だって「鈴木ごっこ」なんてちょっとほのぼのとした感じもあって、いかにもおもしろそうでしょ。実際おもしろいんだけど。
でも導入部分は全然ほのぼのとなんてしてないんだなあ。
よくわからない状況と、暗い感じの出だしから受けるタイトルの印象とは違う雰囲気に、ミステリー好きとしては期待が高まる高まる〜。
四月一日。
気が滅入るような小雨がシトシトと降り続く午後十一時、わたしは膝の上で両手を握り締めてじっと食卓を見つめていた。
それは美しい食卓だった。誰もが憧れるような。
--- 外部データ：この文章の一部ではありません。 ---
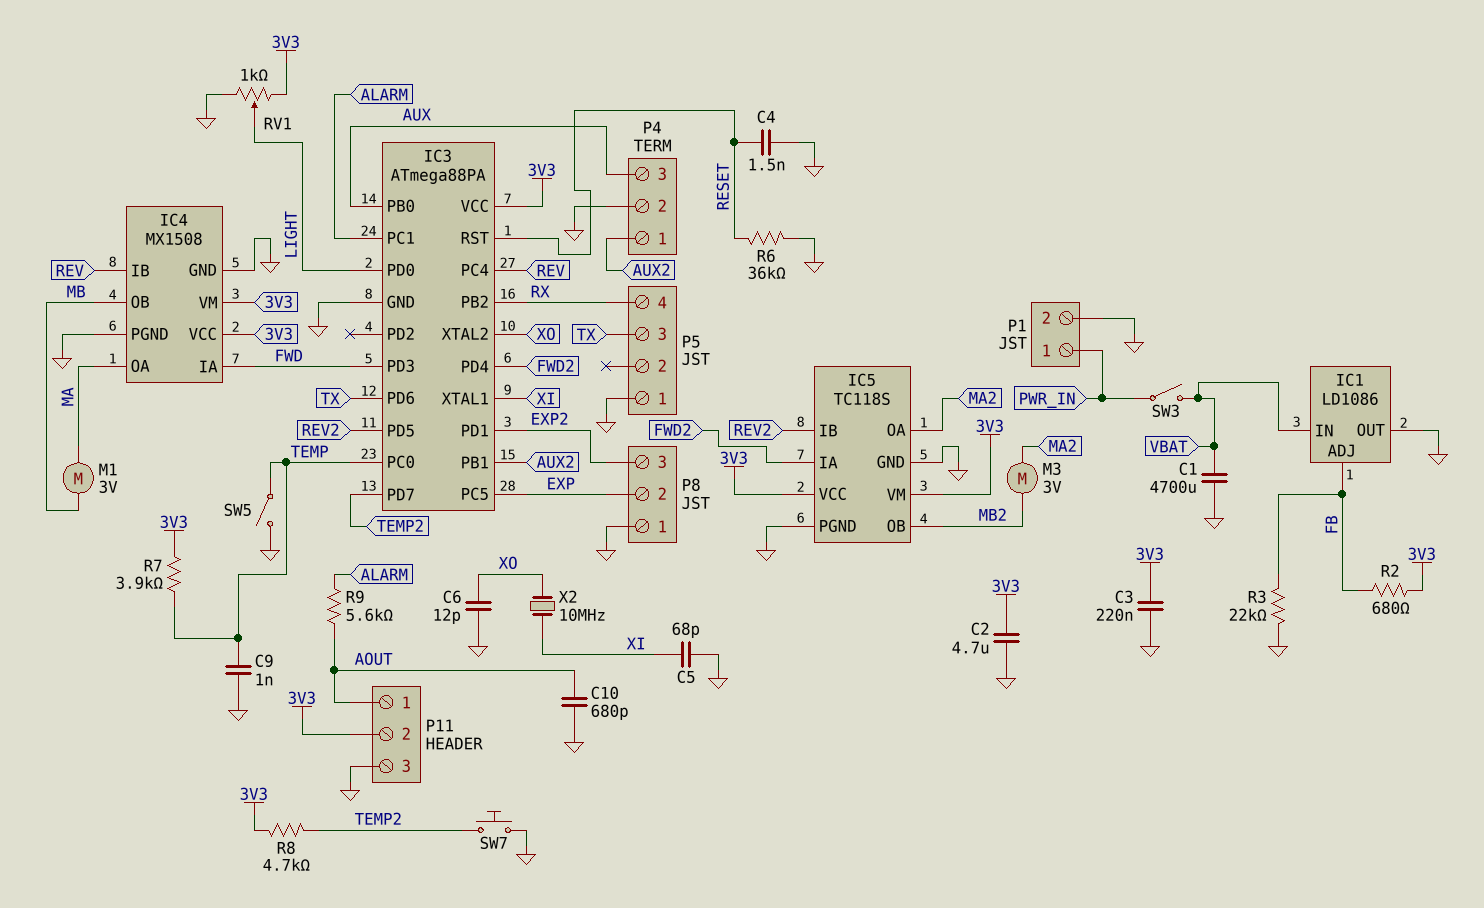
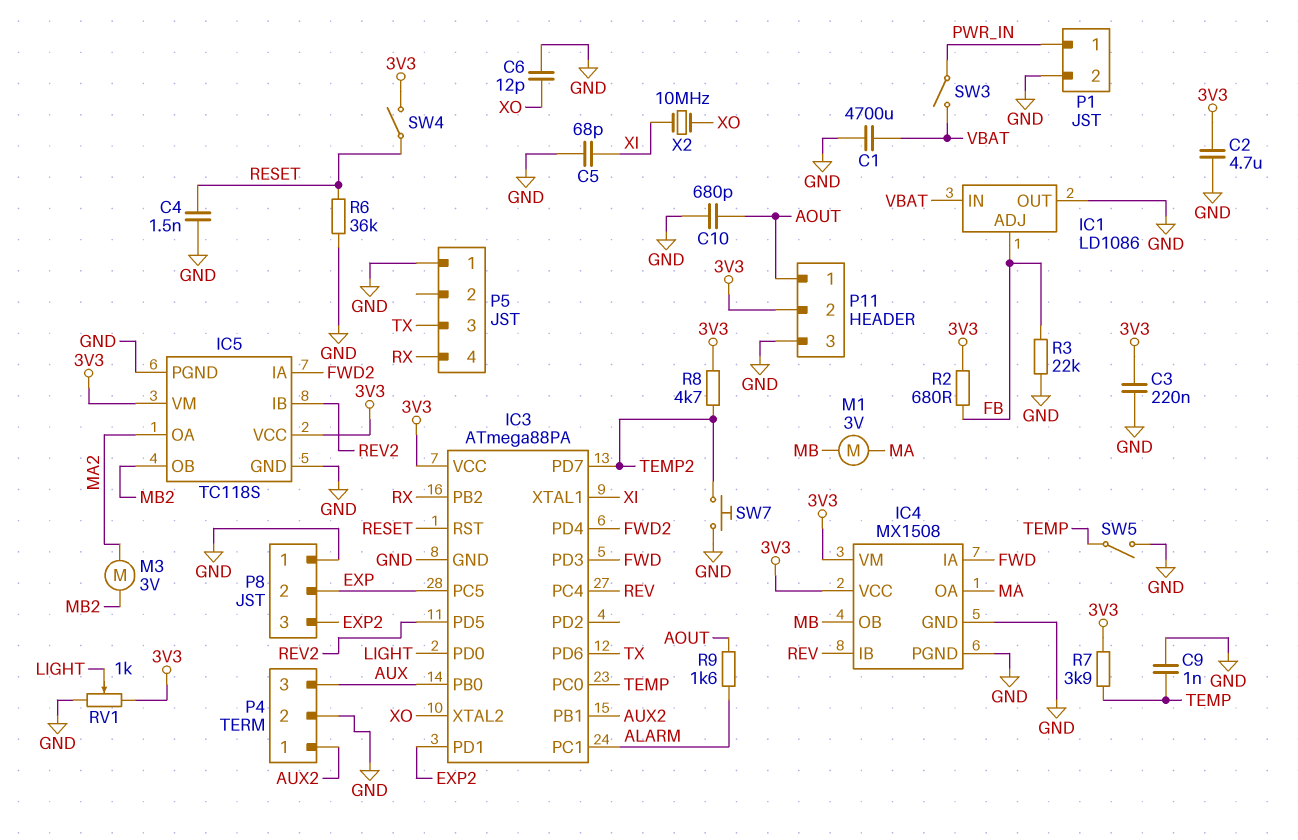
R9: 5.6k (ALARM, AOUT) -> 1.6k (ALARM, AOUT)
SW4: none -> switch (3V3, RESET)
すべての家族が笑顔になるような。
インターホンが鳴った。とうとう、やってきた....。緊張でキリキリと胸が痛くなる。
夫の浮気が原因の借金2,500万円を帳消しにする代わりに、1年間見ず知らずの他人4人で「鈴木」という家族のふりをして生活をしろというスキンヘッドのヤクザからの奇妙な申し出を受けた主人公の「わたし」。
同じ申し出を受けて集められた他の3人の登場人物は全員男。
赤の他人が共通の目的のために共同生活をしていくうちに、なんとなく家族っぽくまとまっていく不思議な関係と和やかな雰囲気。それぞれを呼び合うための1年間の仮の名前のつけ方も絶妙だ。
そう、この作品は途中から、最初にタイトルから感じたほのぼのとした雰囲気を前面に醸し出してくるのだ。
借金が帳消しになる理由もわからないまま「鈴木ごっこ」を続ける登場人物と、スキンヘッドから与えられる別のミッション。
このミッションを成功させるためには4人が協力しなければならないし、失敗すれば借金の帳消しはなかったことになる。
ミッション成功のためにお互い協力しながら、次第に本物の家族のような関係性を育んでいく「鈴木ごっこ」のメンバーと、その果てに待つ1年後のどんでん返しとタネ明かし。
意外と平凡な借金返済の仕組みと、それだけでは終わらせない巧妙に張られた伏線がきれいに回収されるときに感じる無間地獄のようなやるせなさ。
まるで本物の家族のような関係に見えてきていた登場人物たちだけに、そこに隠されていた秘密とその伏線となる隠し方の巧妙さに思わず「ああ!やられたー!」ってなること間違いなし。
読んでいる時に自分が感じる違和感を大事にしておくと後でヒャッハーってなるよ。
後味は決してよくはないけど、ミステリーとしてはおもしろい。
そんな作品が「鈴木ごっこ」。どんでん返し好きな人には是非おすすめしたい。